In a Swedish retrospective study they compared 34 515 men primarily treated for prostate cancer with surgery (n=21 533) or radiotherapy (n=12 982). Patients were categorised by risk group (low, intermediate, high, and metastatic), age, and Charlson comorbidity score.
However, the patients were not chosen randomly, as would have been the case in a randomized clinical trial. The data reveals certain preferences. Thus, more men in the advanced stage and with unfavorable histology decided for radiation therapy. PSA levels were also higher than patients who preferred radical prostatectomy.
These factors can explain a higher rate of recurrences and deaths after radiotherapy. In addition, patients who received radiation therapy were slightly older and had higher comorbidity. This, too, could have worsened the survival. Finally, there were factors such as low education, a lower socioeconomic status, and a higher proportion of non-married people whose impact is difficult to estimate in the radiotherapy group.
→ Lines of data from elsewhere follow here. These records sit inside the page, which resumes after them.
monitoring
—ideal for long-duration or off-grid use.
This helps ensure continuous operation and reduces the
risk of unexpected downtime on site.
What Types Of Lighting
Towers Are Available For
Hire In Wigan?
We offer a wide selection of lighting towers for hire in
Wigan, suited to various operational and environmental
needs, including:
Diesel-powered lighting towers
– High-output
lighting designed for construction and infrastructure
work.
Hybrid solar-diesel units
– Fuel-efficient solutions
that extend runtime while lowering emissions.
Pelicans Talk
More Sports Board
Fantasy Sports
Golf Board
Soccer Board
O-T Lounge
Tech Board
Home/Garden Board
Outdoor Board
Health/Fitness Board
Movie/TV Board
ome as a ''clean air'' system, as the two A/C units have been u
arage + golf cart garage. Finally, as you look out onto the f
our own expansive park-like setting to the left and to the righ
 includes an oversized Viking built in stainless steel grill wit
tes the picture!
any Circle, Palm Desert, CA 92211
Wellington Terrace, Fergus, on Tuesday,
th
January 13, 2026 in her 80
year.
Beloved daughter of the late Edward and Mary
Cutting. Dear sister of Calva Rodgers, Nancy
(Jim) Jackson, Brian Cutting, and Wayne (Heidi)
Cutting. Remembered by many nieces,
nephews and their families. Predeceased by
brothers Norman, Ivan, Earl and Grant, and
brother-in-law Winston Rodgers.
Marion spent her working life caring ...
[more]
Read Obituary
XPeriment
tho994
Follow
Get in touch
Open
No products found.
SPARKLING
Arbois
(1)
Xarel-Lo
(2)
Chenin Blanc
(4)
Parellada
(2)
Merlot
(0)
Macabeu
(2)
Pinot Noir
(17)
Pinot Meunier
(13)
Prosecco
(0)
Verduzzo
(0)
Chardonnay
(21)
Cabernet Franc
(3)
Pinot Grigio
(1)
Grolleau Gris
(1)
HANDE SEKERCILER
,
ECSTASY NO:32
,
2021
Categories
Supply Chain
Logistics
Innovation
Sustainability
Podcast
Finally, only 339 patients died of prostate cancer and 1,064 other causes (after a median follow-up period of 5.37 years) in the radical prostatectomy group.
After radiation therapy, 697 died of prostate cancer and 1,127 patients on other reasons during the same period. This is significantly more when one considers that almost twice as many patients voted for surgery.
This large observational study with follow-up to 15 years suggests that for most men with non-metastatic prostate cancer, surgery leads to better survival than does radiotherapy. Younger men and those with less comorbidity who have intermediate or high risk localised prostate cancer might have a greater benefit from surgery.